El escudero salió y cerró la puerta, y Melisandre se tocó el rubí del cuello al tiempo que pronunciaba una palabra.

El sonido resonó de manera extraña en los rincones de la estancia, y les entró por los oídos como un gusano. El salvaje oyó una palabra; el cuervo, otra. Ninguna de ellas era la que había salido de sus labios. El rubí de la muñeca del salvaje se oscureció, y los jirones de luz y sombra que lo rodeaban se estremecieron antes de desaparecer.

Los huesos no cambiaron. Allí seguían las costillas que entrechocaban, las garras y dientes a lo largo de los brazos y en los hombros, la inmensa clavícula amarilleante que le cruzaba la espalda.

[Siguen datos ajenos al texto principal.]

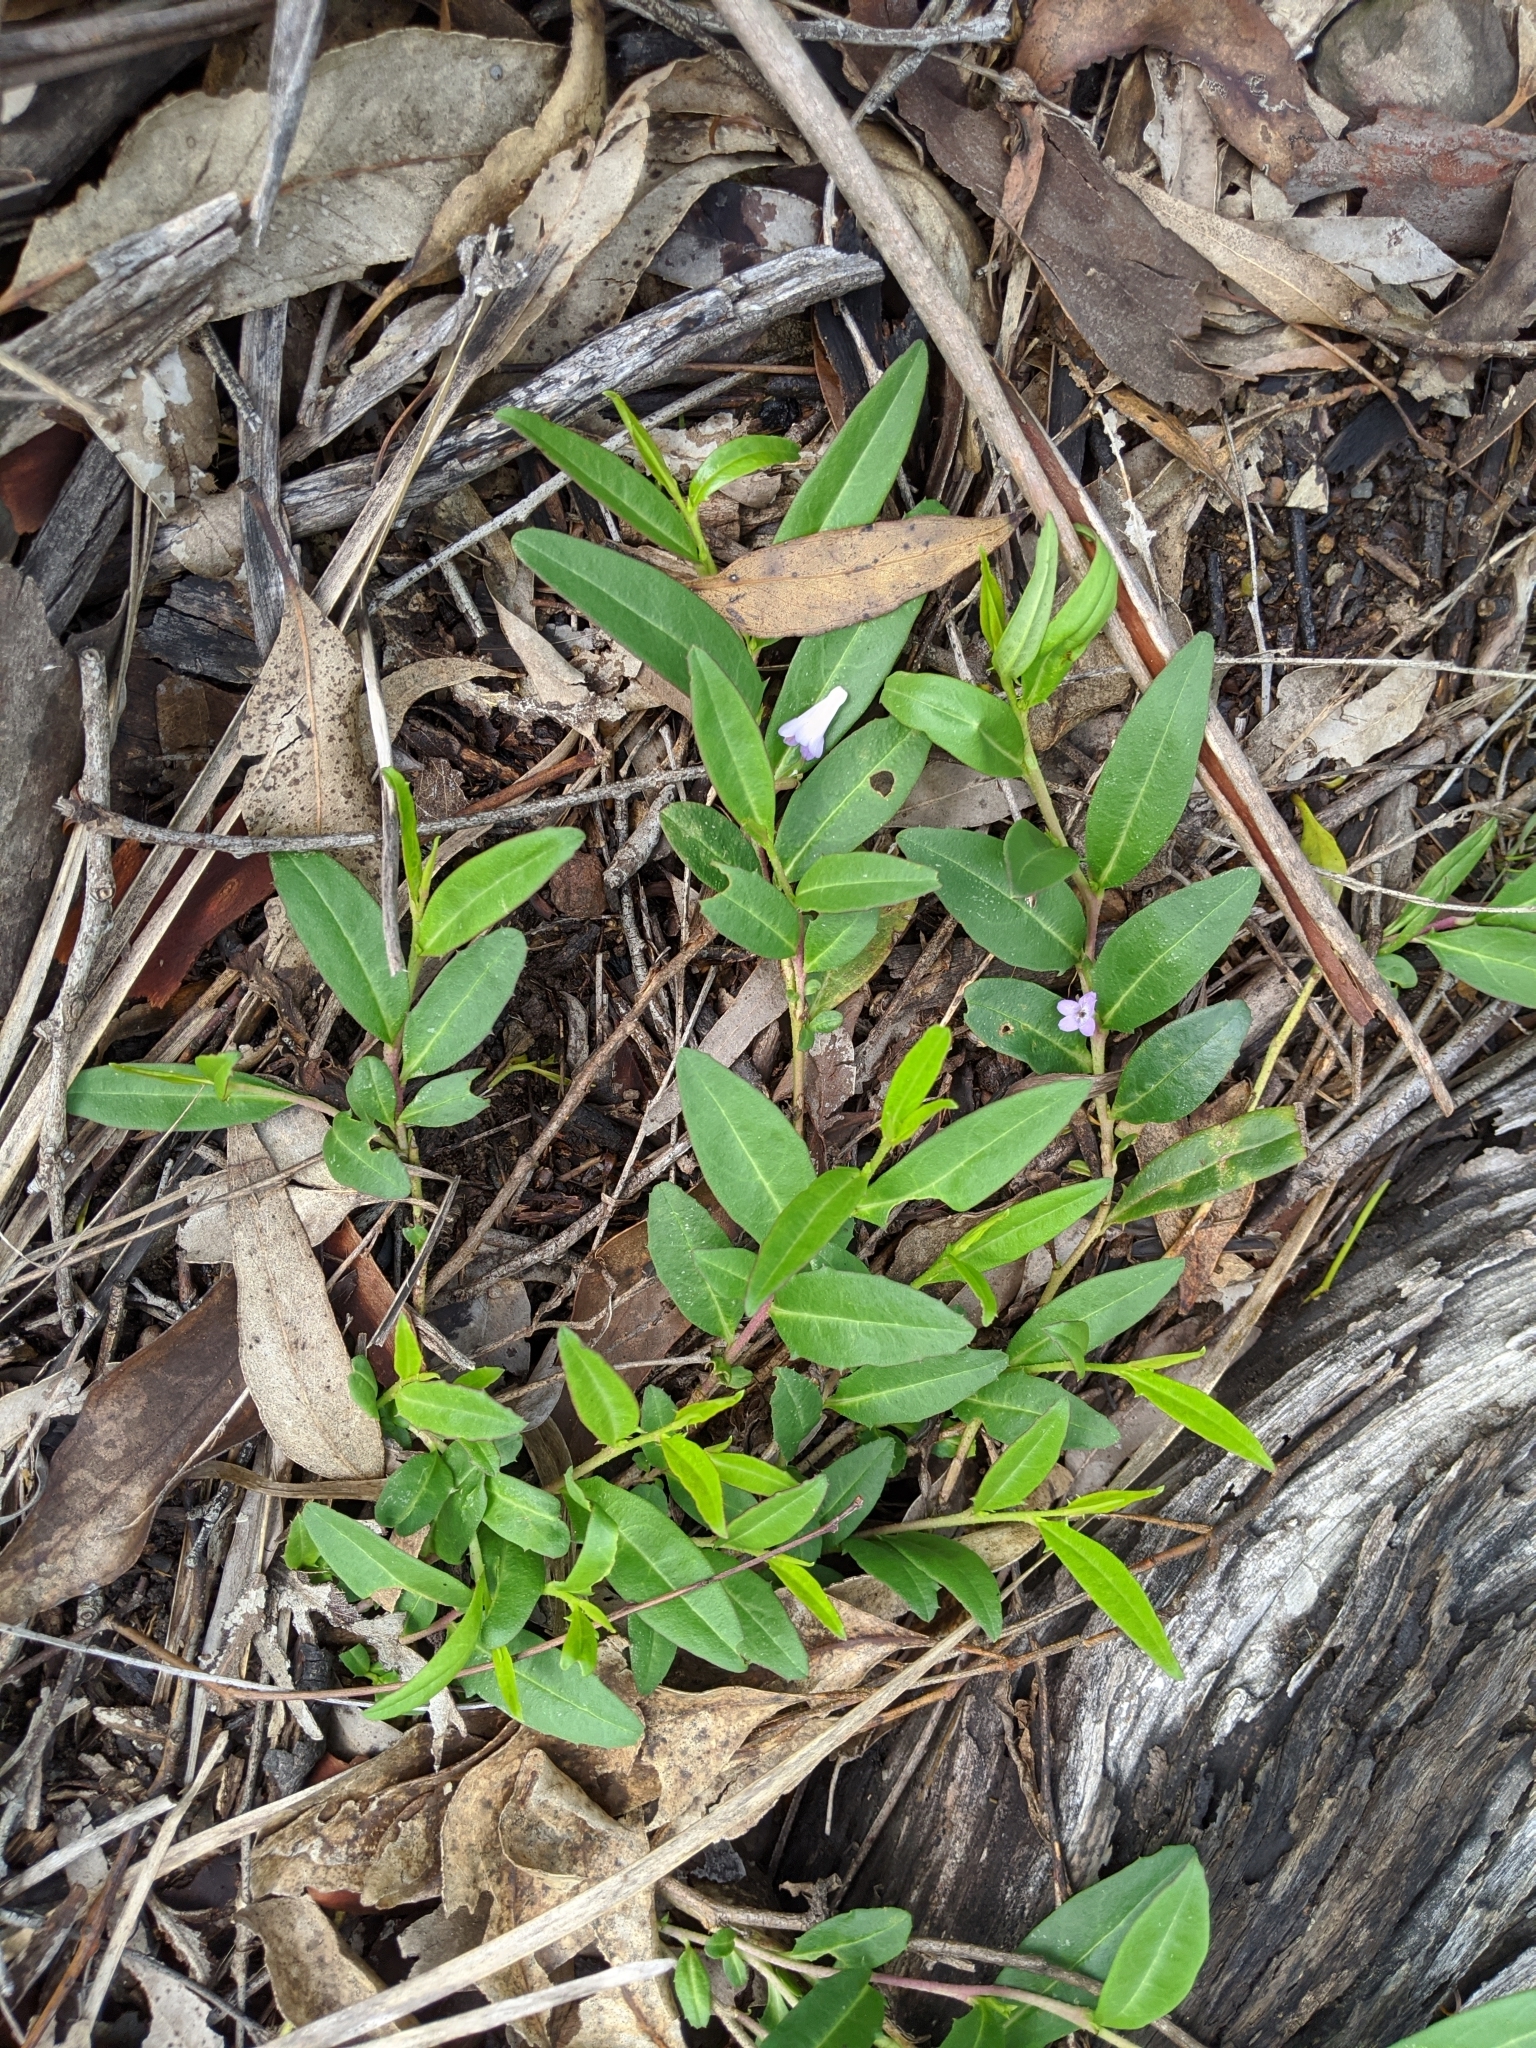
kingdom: Plantae
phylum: Tracheophyta
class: Magnoliopsida
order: Lamiales
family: Scrophulariaceae
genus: Eremophila
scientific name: Eremophila debilis
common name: Winter-apple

La calavera de gigante partida siguió siendo una calavera de gigante partida, amarillenta y agrietada, con su sonrisa manchada y enloquecida.

Pero el pico del nacimiento del pelo se disolvió, y el bigote castaño, la mandíbula bulbosa, el rostro demacrado amarillento y los ojillos oscuros se esfumaron. Unos dedos grises reptaron por la melena, y en las comisuras de los labios aparecieron líneas marcadas.

De repente era más corpulento que antes, más ancho de hombros y espaldas, con piernas largas, esbelto, sin rastro de barba en el rostro curtido.

—¿Mance? —Jon Nieve tenía los ojos abiertos de par en par.

—Lord Nieve… —Mance Rayder no sonrió.

—¡Pero si os quemaron!

—Quemaron al Señor de los Huesos.

—¿Qué brujería es esta? —Jon Nieve se volvió hacia Melisandre.

—Llamadla como queráis. Hechizo, apariencia, ilusión óptica… R’hllor es el Señor de Luz, Jon Nieve, y concede a sus siervos la capacidad de tejerla igual que otros tejen con hilo.

—Yo también tenía mis dudas, Nieve —comentó Mance Rayder con una risita—. Pero ¿por qué no dejar que lo intentara? La alternativa era dejarme asar por Stannis.